Chambre avec vues 3 rue Jules Vallès 75011 Paris France
Alain Cornu
"La nuit venue, dans quel endroit auriez‐vous le plus peur : ville ou une forêt ?"
C'est avec cette question, lue dans un sondage, qu'Alain Cornu s'est rendu en forêt, comme on entreprend une retraite. C'est avec surprise qu'il avait lu qu'une grande majorité désignait la forêt, alors que c'est de toute évidence dans la ville que l'on court les plus grands dangers.
C'est à la chambre qu'il décide de réaliser ses photographies, malgré les contraintes de poids et d'encombrement. Il choisit un format rectangulaire, à la limite du panoramique qui "correspond à la vision de l'oeil, et se plonge dans la forêt pour "chercher l'organisation dans le chaos".Dans l'alignement des troncs d'arbres, l'affaissement des branches comme dans le désordre des branchages tombés au sol, Alain Cornu traque les signes de la forêt comme autant de réponses à des questions qu'il ne saurait formuler.

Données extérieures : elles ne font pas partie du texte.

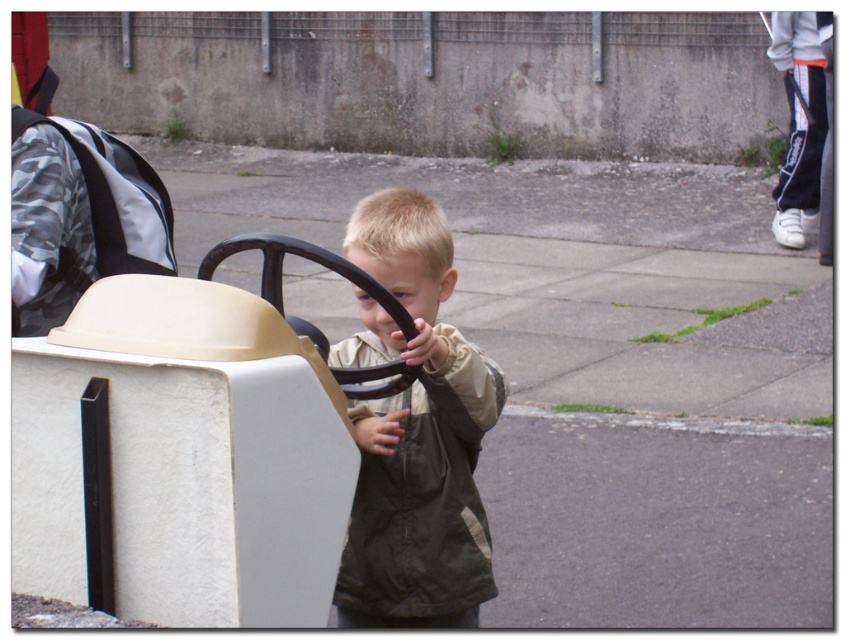
Question: Among these objects, which one is nearest to the camera?

Choices:
 (A) khaki fabric jacket at center
 (B) beige plastic steering wheel at center

Answer: (B)

Question: Does khaki fabric jacket at center have a smaller size compared to beige plastic steering wheel at center?

Choices:
 (A) no
 (B) yes

Answer: (A)

Question: Can you confirm if khaki fabric jacket at center is wider than beige plastic steering wheel at center?

Choices:
 (A) yes
 (B) no

Answer: (B)

Question: Which point appears closest to the camera in this image?

Choices:
 (A) click(412, 342)
 (B) click(292, 317)

Answer: (B)

Question: Can you confirm if khaki fabric jacket at center is thinner than beige plastic steering wheel at center?

Choices:
 (A) no
 (B) yes

Answer: (B)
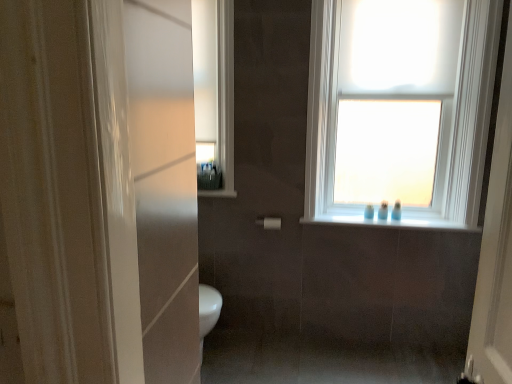
Find the location of `vacant area that lies to the right of blue plastic bottle at upper right, which is counted as the 2th toiletry, starting from the left`. vacant area that lies to the right of blue plastic bottle at upper right, which is counted as the 2th toiletry, starting from the left is located at coordinates (400, 221).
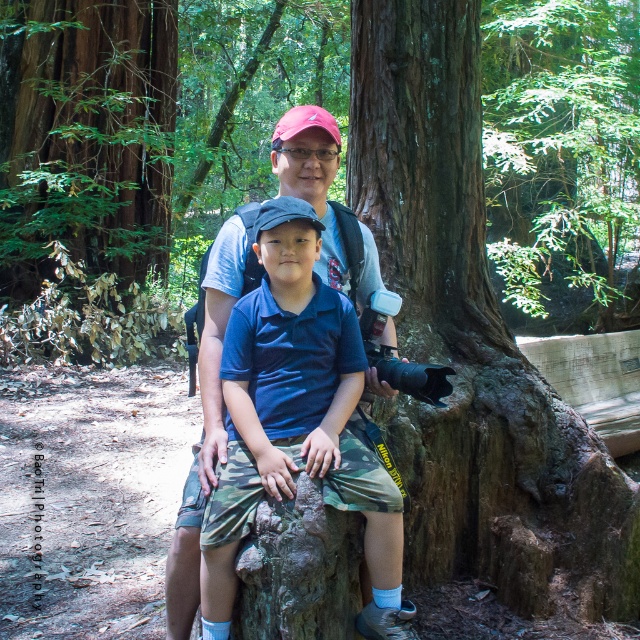
Question: Can you confirm if green leafy tree at upper center is positioned above green rough bark tree at upper left?

Choices:
 (A) no
 (B) yes

Answer: (B)

Question: Can you confirm if brown rough tree trunk at center is positioned above green leafy tree at upper center?

Choices:
 (A) yes
 (B) no

Answer: (B)

Question: Estimate the real-world distances between objects in this image. Which object is closer to the camo shorts at center?

Choices:
 (A) brown rough tree trunk at center
 (B) green leafy tree at upper center
 (C) green rough bark tree at upper left

Answer: (A)

Question: Can you confirm if brown rough tree trunk at center is positioned to the right of camo shorts at center?

Choices:
 (A) yes
 (B) no

Answer: (A)

Question: Which object is positioned farthest from the green leafy tree at upper center?

Choices:
 (A) camo shorts at center
 (B) brown rough tree trunk at center
 (C) green rough bark tree at upper left

Answer: (A)

Question: Which point is closer to the camera taking this photo?

Choices:
 (A) (346, 385)
 (B) (513, 4)

Answer: (A)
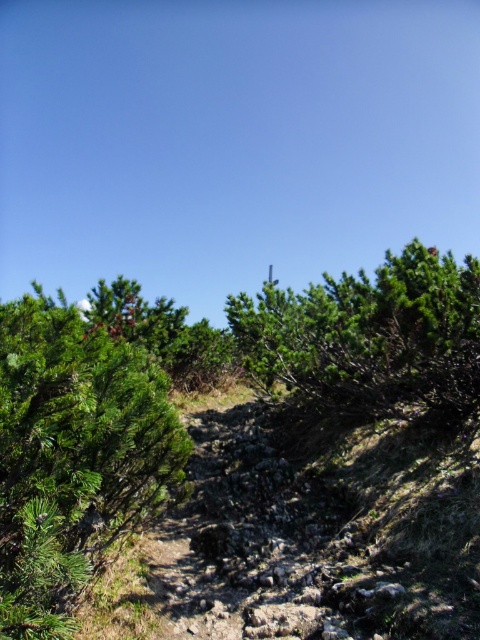
Question: Is green matte bush at left to the left of green matte tree at upper center from the viewer's perspective?

Choices:
 (A) yes
 (B) no

Answer: (A)

Question: Among these points, which one is nearest to the camera?

Choices:
 (A) (115, 342)
 (B) (430, 280)

Answer: (A)

Question: Which point appears farthest from the camera in this image?

Choices:
 (A) (412, 300)
 (B) (54, 557)

Answer: (A)

Question: Does green matte bush at left have a smaller size compared to green matte tree at upper center?

Choices:
 (A) no
 (B) yes

Answer: (B)

Question: Is green matte bush at left closer to the viewer compared to green matte tree at upper center?

Choices:
 (A) yes
 (B) no

Answer: (A)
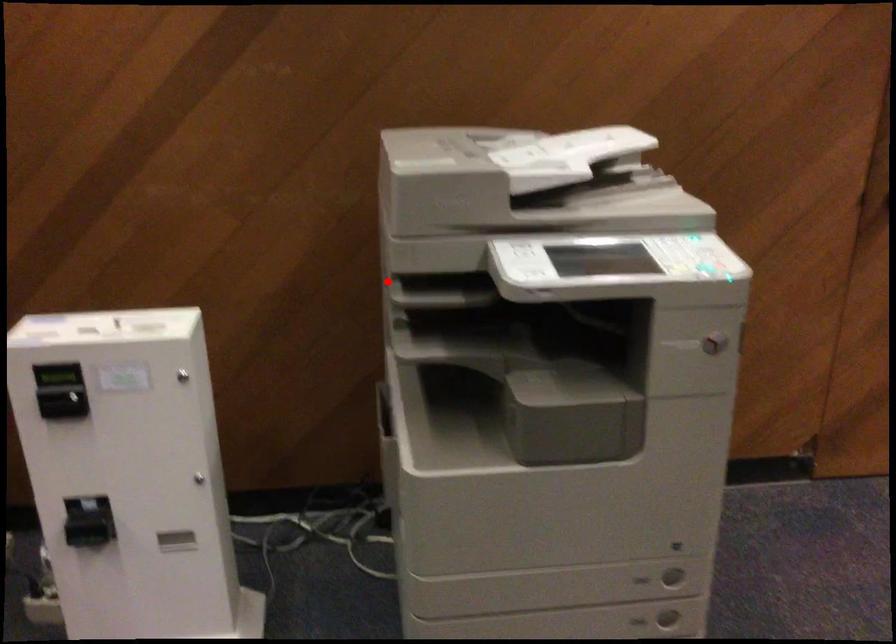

Son point de vue est celui du promeneur : pas de ciel dans ses photographies, tout juste parfois une clairière au loin. De même, il privilégie les jours où le temps est gris et les saisons où la forêt est dense et verte. "En regardant mes photographies, je veux que le spectateur sente qu’il n’y a pas d’échappatoire possible et qu’il ressente avec moi la sensation d’étouffement".
Ainsi, Sophie Bernard assimile le travail d’Alain Cornu à une chasse aux trésors à la découverte de signes du désordre naturel, alors qu'Hervé Le Goff, lui, dénonce un travail à la recherche des traces de la guerre entre la ville et la forêt:
"Alain Cornu s'engage ainsi à son tour dans cette frange primitive de notre vieille terre qui a nourri les dinosaures et engendré notre pétrole. Ses photographies prises à la chambre conjuguent dans le même art les sensations contraires de l'étouffement et d'un cheminement libératoire, le silence imposant de cathédrales sans fidèles et les infimes détails où grouille la vie.
Frances Dal Chele
Armelle Canitrot nous parle, elle, de la "photographie intuitive de Frances Dal Chele qui capte avec pudeur et délicatesse les ombres menaçantes qui planent aujourd’hui sur le nomadisme et l’identité touareg" dans son exposition "+OÏ" (ce mot touareg se prononce "Treg", et signifie "Vivre sans entrave") :
"Loin des clichés touristiques sur les hommes bleus, à distance aussi des préoccupations documentaires, les photographies sensorielles de Frances Dal Chele invitent plutôt à ressentir la « présence » touareg et la mystique du désert. Par cette étrangeté formelle qui associe dans un même plan, l’image nette d’un paysage et celle brouillée d’un portrait, la photographe transmet en effet non pas une vision, mais une véritable expérience personnelle des lieux et de ceux qui les habitent, telle qu’elle les a perçus en partageant le quotidien des familles du Hoggar et des Ajjers.
À cette netteté méticuleuse d’un paysage reçu dans son immuable minéralité s’oppose le flou éthéré des silhouettes et des visages, demandant un effort et un temps d’adaptation à celui qui les regarde. Un « flou de proximité » en quelque sorte qui évoque inévitablement l’intimité entre la photographe et ces hommes, ces femmes et ces enfants, mais qui paradoxalement les fait apparaître à la fois comme des masses sculpturales et comme des spectres éphémères. Une façon pour l’artiste de révéler que, malgré le temps passé avec eux, les Touaregs ne cessèrent jamais de l’impressionner, gardant pour toujours leur part de mystère impénétrable. Hiératiques et fragiles à la fois, ces portraits rappellent ainsi la puissante noblesse et l’ancestrale sagesse de ces seigneurs du désert, mais pointent aussi leur vulnérabilité face à la modernité".